Led crypto market Bitcoin It has struggled to find its footing in recent weeks, and a big factor behind this has been uncertainty An endless barrage of developments From the US it indicates an expected return of inflation and the Fed is more hawkish as a result.
This barrage looks set to continue this week as the market anticipates two of the Fed’s most closely watched metrics, the Producer Price Index (PPI) and the Consumer Price Index (CPI).
Will crypto asset prices melt under the weight of the heat as inflation is seen as hot again?
Inflation coming hot?
The US Producer Price Index and Consumer Price Index will be released on Tuesday, January 14 and Wednesday, January 15, respectively, as economists expect the data to show that inflation is on the rise again.
The Producer Price Index measures price changes from the perspective of sellers, while the CPI measures price changes from the perspective of consumers. As such, both measures are leading indicators of inflation.
Trading Economics estimates that data releases this week will indicate that inflation is rising again. Specifically, they expect a 3.3% year-on-year increase in the PPI in December 2024, higher than the previous 3%.
The outlook does not improve when economists exclude food, as the year-on-year core PPI is also expected to reach 3.5% in December 2024 from the previous 3.4%.
Unsurprisingly, December 2024 CPI forecasts paint a similar picture. The CPI is expected to rise year over year to 2.9% from 2.7% previously, moving away from the Fed’s target of 2%. However, the core CPI on an annual basis could remain stable at 3.3%.
These forecasts come on the heels of higher-than-expected jobs and president-elect numbers released last week Donald Trump’s threats Due to high customs duties on Chinese goods.
So, how will the cryptocurrency market react?
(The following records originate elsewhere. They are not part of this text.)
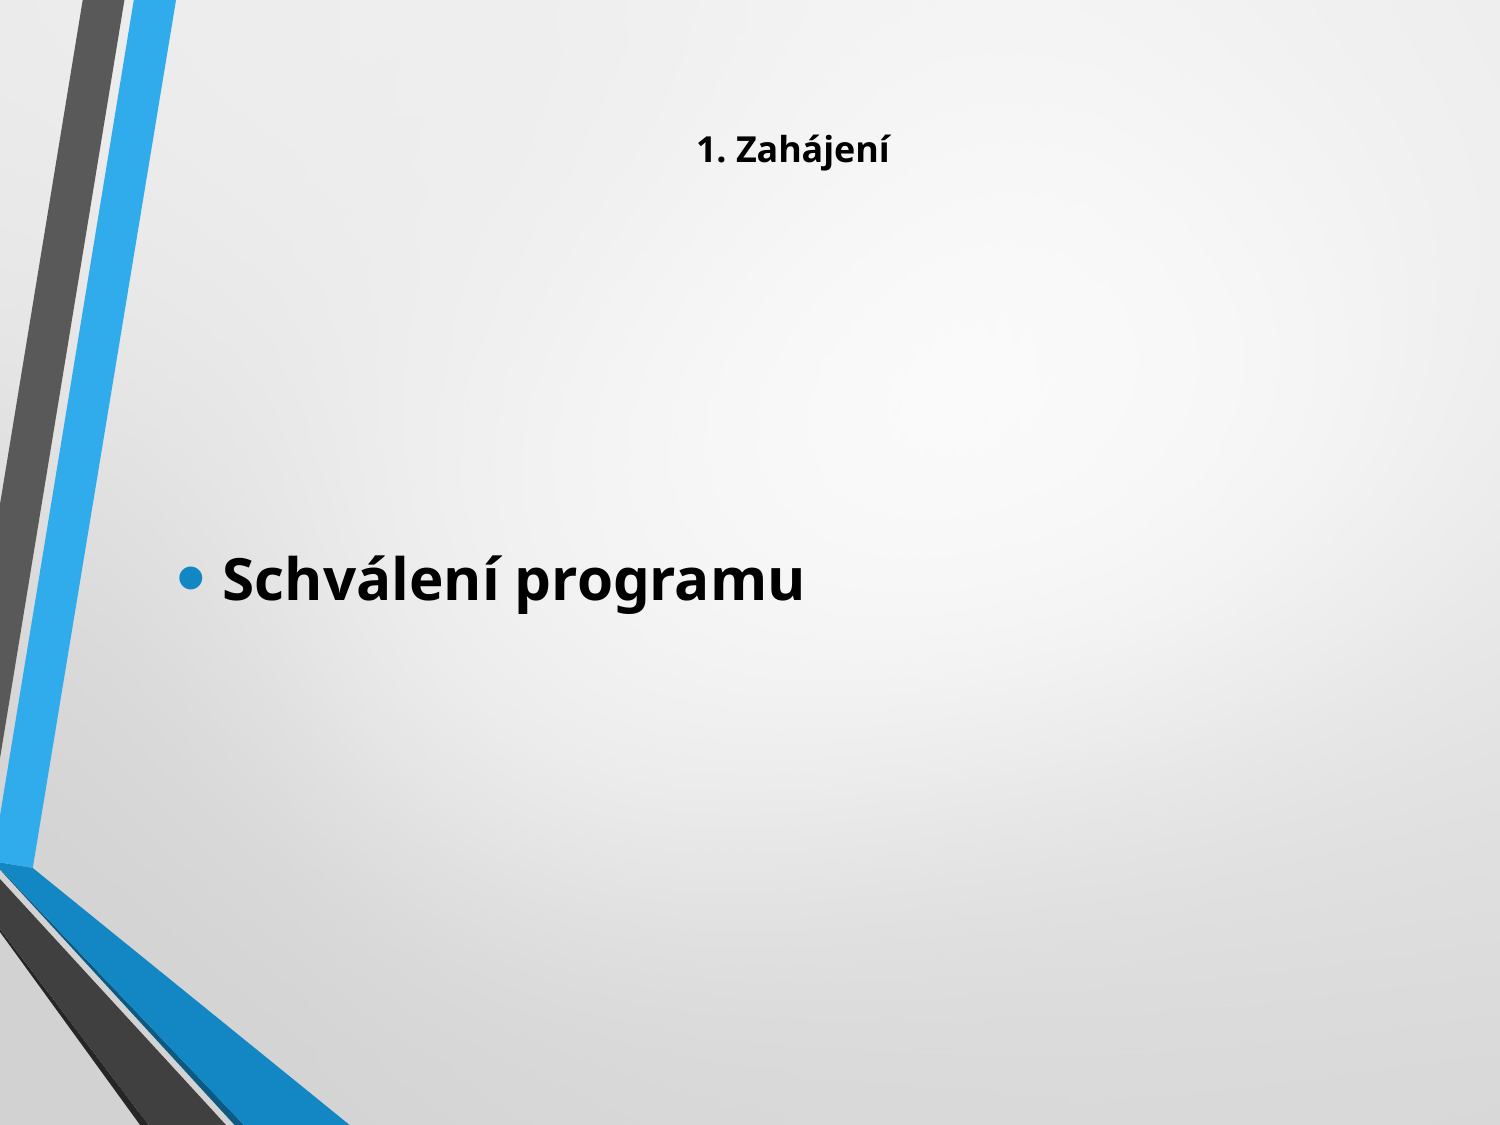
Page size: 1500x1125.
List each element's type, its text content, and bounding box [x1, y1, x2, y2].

title 1. Zahájení [161, 75, 1425, 221]
list Schválení programu [161, 251, 1425, 985]
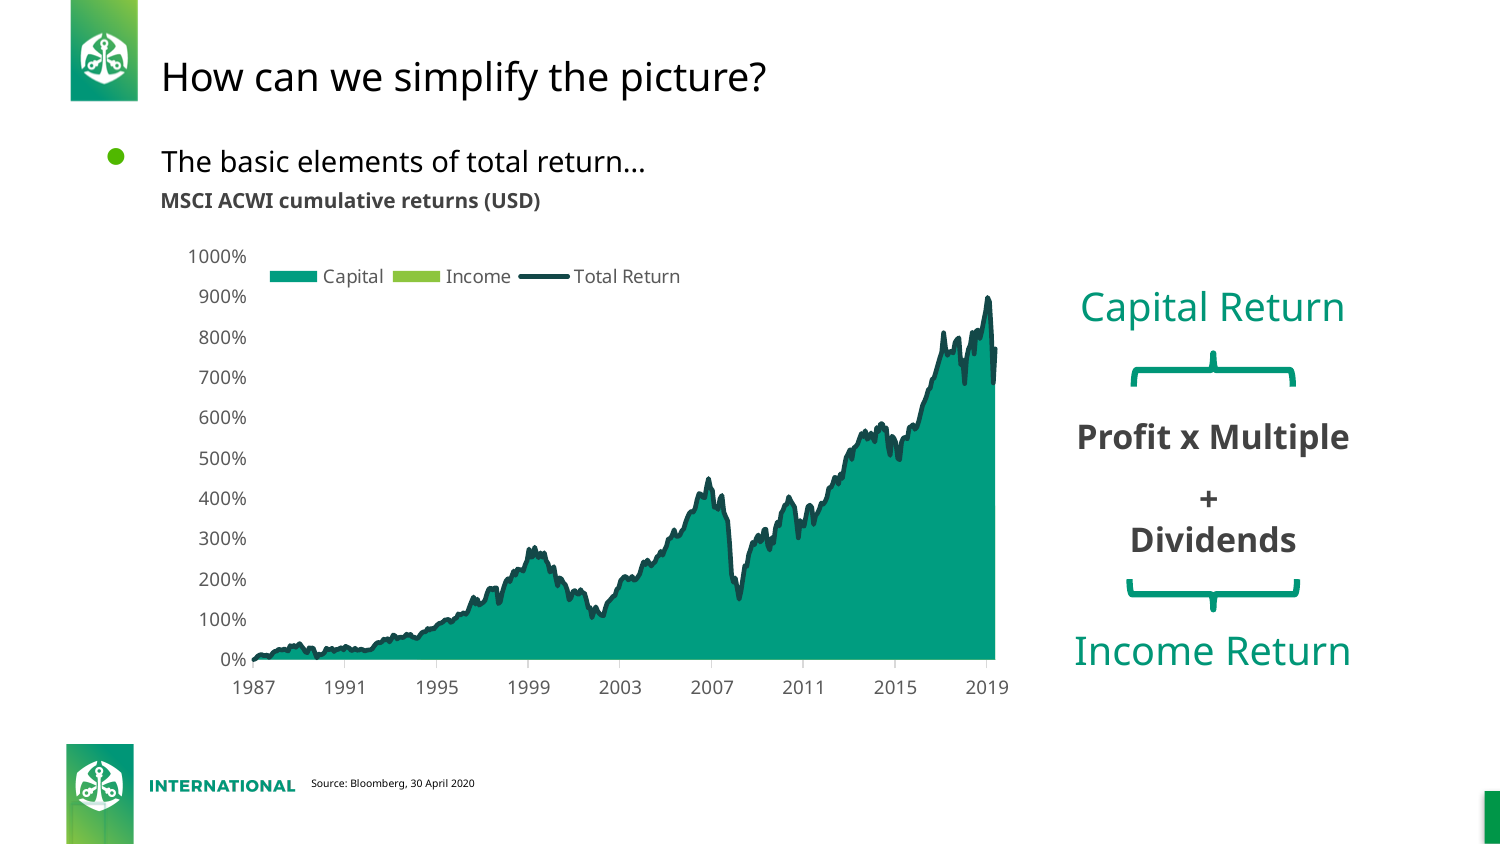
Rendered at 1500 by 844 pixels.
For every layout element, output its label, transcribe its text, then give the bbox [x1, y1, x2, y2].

text_box [1133, 352, 1294, 387]
picture [0, 0, 146, 107]
chart [160, 233, 1021, 739]
text_box MSCI ACWI cumulative returns (USD) [160, 187, 1201, 228]
text_box Capital Return [1080, 282, 1347, 330]
picture [1, 740, 365, 844]
text_box Profit x Multiple [1025, 415, 1412, 456]
text_box + Dividends [1025, 477, 1447, 559]
text_box Source: Bloomberg, 30 April 2020 [311, 776, 1457, 790]
text_box Income Return [1074, 626, 1353, 674]
text_box [1128, 579, 1298, 611]
list The basic elements of total return… [90, 135, 1428, 754]
title How can we simplify the picture? [145, 43, 1425, 107]
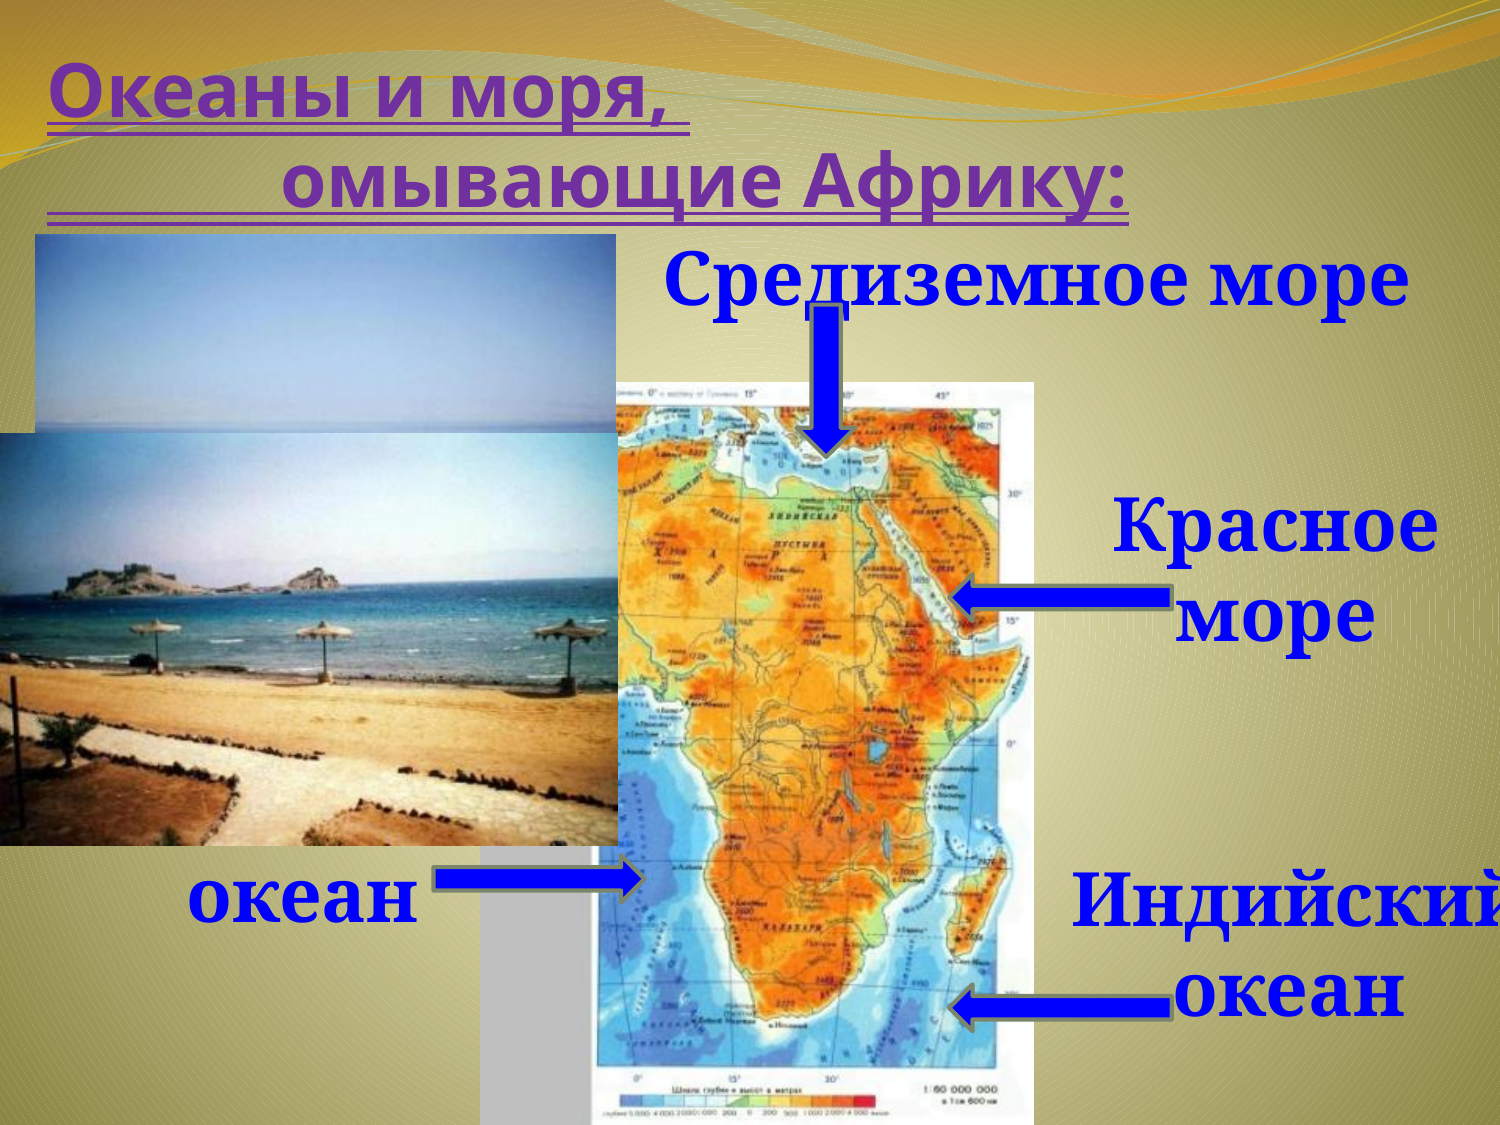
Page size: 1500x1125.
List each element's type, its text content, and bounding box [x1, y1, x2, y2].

text_box [431, 865, 473, 893]
text_box [809, 302, 843, 381]
text_box [1040, 993, 1174, 1022]
text_box Средиземное море [648, 222, 1427, 328]
text_box Красное море [1097, 468, 1455, 664]
text_box [1040, 583, 1174, 612]
text_box Индийский океан [1056, 843, 1500, 1039]
text_box Атлантический океан [0, 858, 473, 945]
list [480, 382, 1034, 1125]
title Океаны и моря, омывающие Африку: [46, 35, 1397, 223]
picture [0, 234, 618, 846]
There will likely be muted price action in the future
Historically, Bitcoin and the broader cryptocurrency market have not fared well in risk-free environments, and this time will likely be no different.
Talk to Basic encryptionJames Butterville, head of research at CoinShares, confirmed that this week’s data is likely to put selling pressure on Bitcoin and other crypto asset prices.
“Combined, these factors [referring to the anticipated rise in producer and consumer costs] It could lead the market to not raise interest rates during the first half of the year, which could impact any gains in Bitcoin prices. As a result, bullish drivers will likely stem from the approval of some form of Bitcoin-related legislation after the opening.” He said.
The inauguration in question is Donald Trump’s anticipated inauguration as president on January 20. The president-elect made many pro-cryptocurrency promises during the election campaign, the most notable of which is the promise to create a strategic reserve for Bitcoin.
Amid high inflation expectations The CME FedWatch widget appears There is a 97% probability that the Fed will leave interest rates unchanged after the FOMC meeting on January 29.